I spent the next few days conducting an external early learning competitive audit. The most trusted children’s brands already hosted sites about milestones. (No reason to play catch-up there.) What was missing? There were no products that made those milestones (or skills) measurable in daily context. On a dime, Curious World could be an app that let parents assess on the go. Can your child balance on one foot for 9 seconds? Tap yes to track against health and well-being. Can your child identify stop signs on the way to school? Tap yes to track against family and community.
Based on REAL, I proposed hundreds of tiny ‘joint-engagement’ activities for parents and kids. Each was aligned to one or more learning areas. These learning areas became the common framework across Houghton’s consumer and educational products.
I crafted wireframes to show how it might look.
DESIGN (OR, WHAT HAPPENED NEXT?)
In the end, Curious World wasn’t built on a dime. With a solid framework in place, an expanded budget made it feasible to support a subscription model. Now we could license and create content aligned to learning areas. At that point, I pivoted. I identified the first wave of content to be licensed and ingested—setting the tone for the app’s voice and style. Thereafter, I directed content strategy, defining tagging and recommendation logic to ensure that kids got a balanced diet of skill-building activities.
The marketing and product development teams conducted frequent testing. Messaging from parents was consistent. There’s a lot of free content available to kids. But being able to track against learning areas made it subscription-worthy.
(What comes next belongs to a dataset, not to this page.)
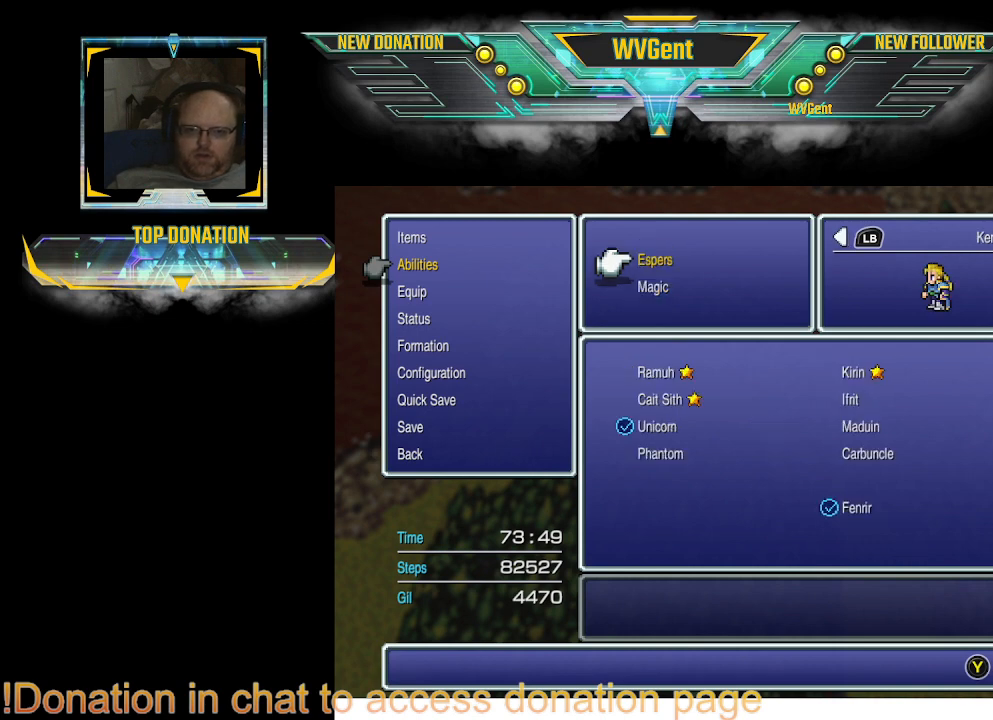
{"buttons": [], "left_stick": "center", "right_stick": "center", "events": []}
In testing, a parent watched her child play with the app. While it was a good experience, she commented that she wouldn’t pay a monthly fee for it. When we revealed the learning ‘donut’ on a parent dashboard, she remarked, “Why didn’t you show me this first? I would pay at least $10 a month for that.”
Launched in October 2015, the Curious World subscription app features hundreds of learning-aligned games, videos, and ebooks.
The addition of a parents’ portal makes this app stand out from others purporting to be educational experiences for kids.”